Sophisticated biological systems, as often occur in nature, such as cells, tissues, and organs in the human body for example, are capable of responding to external chemical and/or physical stimuli (“input variables” in some systems parlance). Such stimuli can additionally be applied as spatial or temporal gradients. The responses of biological systems can nonlinearly depend on the stimuli in a complex interplay of multiple variables comprising external stimuli from the environment and internal factors within the biological system. This interplay can involve synergistic and antagonistic relationship among the multiple input variables.
As a result of such complexity, It can be difficult to manipulate a biological system, such as a cell, a group of cells, and organ or tissue, to behave in a desirable or nearly optimal way without understanding the following: (i) the effects that each input variable (e.g., type of control input) has on a system, (ii) the different possible states of each variable (specific parameter of the control input), (iii) how those states affect the overall system, and (iv) the effects of interactions among the variables. The inability to manipulate a complex biological system posts challenges to elucidating mechanisms of cellular processes although such information can contribute significantly to the advancement of basic research and medical applications. Further, cellular processes can be dynamic, stochastic, nonlinear, multi-parametric, and/or possess memory effects. An example is cells which regulate their activities by integrating multiple external stimuli using internal and external cellular signal transduction networks. A signal transduction network is a cascade of biochemical reactions in the cells that can modify the cellular activity, such as a transcription factor activity in response to the binding of an external stimulus such as a ligand that binds to a corresponding receptor.
In a biological experiment for understanding the above-described signal transduction pathway, each stimulus, for example a ligand such as a drug or a cytokine, or other changes in the physical or chemical environment, can be tested independently, via an independent variation approach. Elements in signal transduction pathways that responds to a stimulus can be identified in an effort to reconstruct the signal transduction pathway and associated biological responses from downstream cellular processes. Due to the complexity of biological systems, the transduction pathway identification and reconstruction process can be extremely time-consuming and typically provides only partial information on the pathway. Furthermore, interactions between or among stimuli can be missed by such an independent variation approach. Therefore, important information in the combinatorial control, which can occur naturally in biological systems, is unavailable.

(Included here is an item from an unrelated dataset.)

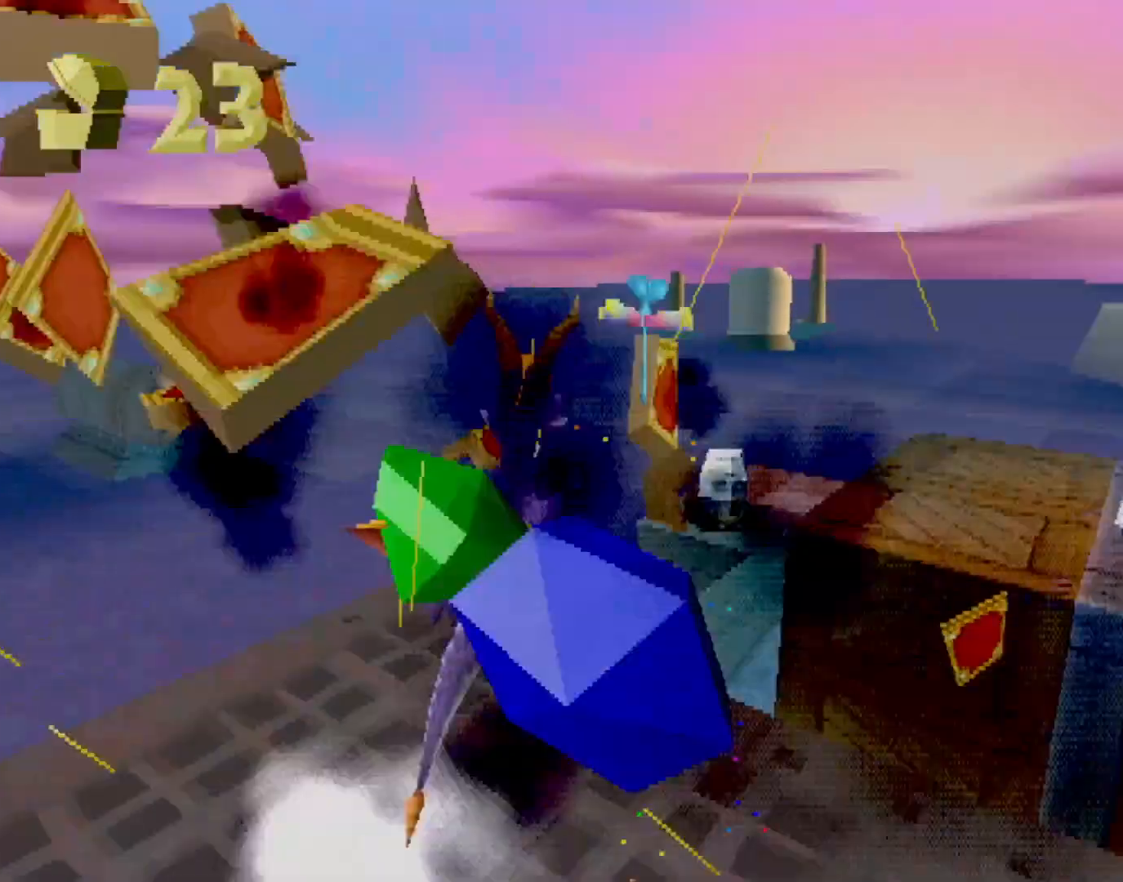
{"buttons": [], "left_stick": "center", "events": [[16, "CROSS", "down"], [150, "CIRCLE", "down"], [167, "CROSS", "up"], [233, "CIRCLE", "up"], [250, "SQUARE", "down"], [450, "left_stick", "center"], [484, "SQUARE", "up"]]}
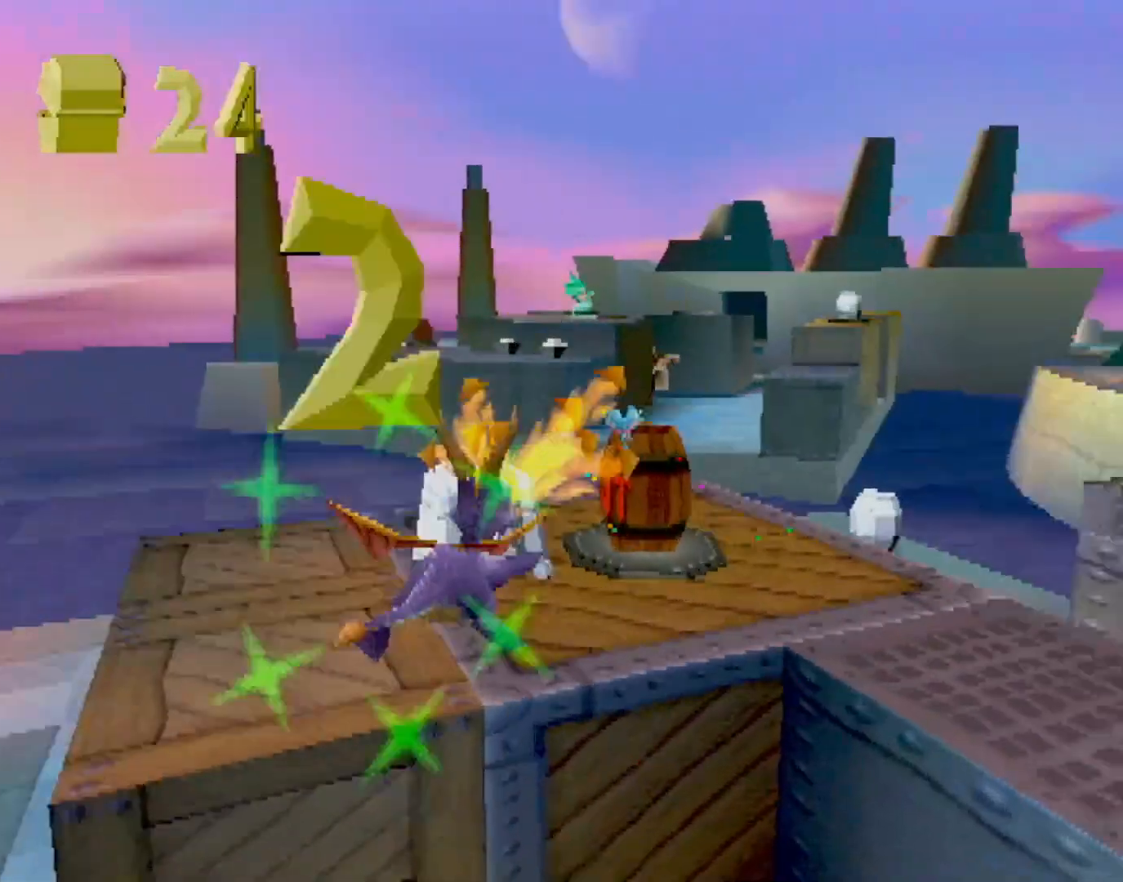
{"buttons": [], "left_stick": "down-left", "events": [[368, "CROSS", "down"], [401, "CROSS", "up"], [401, "left_stick", "down-left"]]}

In combinatorial control, the combinations of the inputs can interact nonlinearly, in an antagonistic and/or a synergistic fashion. Instead of one to one correspondence of the input and output relationships, specific combinations can result in different responses. For example, it is estimated that only about 160 transcription factors exist in the yeast genome, but yeast cells contain thousands of co-regulated sets of genes. Further, it is difficult to determine combinations of control inputs, such as a specific ligands and specific concentrations of the ligands, for eliciting a desired response from a biological sample representing a biological system. Examples of other biological experiments that illustrate problems associated with the determination of combinatorial control include specific combinations of drugs and their corresponding concentrations in combination drug treatment, or in identifying the proper combination of environment cues in nature for a specific biological response.
One approach is to test all the combinations of the different stimuli (e.g., different ligands, or chemical or physical conditions) and the different states of each stimulus (e.g., different concentrations of a specific ligand, or different values of pH, temperature, shear stress, electrical field, magnetic field, etc.). However, the number of tests (experiments) required increases exponentially with the number of different stimuli (or “input variables” or “control inputs” in some systems terminology). The number of tests can become impracticably large in terms of cost and time for large numbers of input variables. For example, testing the effectiveness of a six-drug combination cocktail on a tissue or cell sample, assuming: only ten different concentrations per drug is used, requires 106 or one million tests in order to identify a nearly optimal blend of concentrations. The identification of substantially optimal stimulus conditions for a desired biological response with a more limited number of tests is very desirable.
For decades, flu vaccines have been manufactured growing viruses in millions of live, fertilized eggs. The system works well, but it is time consuming and hard to ramp up quickly in a public health emergency. The threat of a flu pandemic demands new methods for developing newer, faster production systems for vaccines, including vaccines for flu, SARS and the like. Cell-based production methods grow the flu virus in steel vats filled with living cells derived from monkeys, dogs, humans or even insects. Some vaccines produced this way have won limited approval in Europe, but none has been cleared for use in the United States.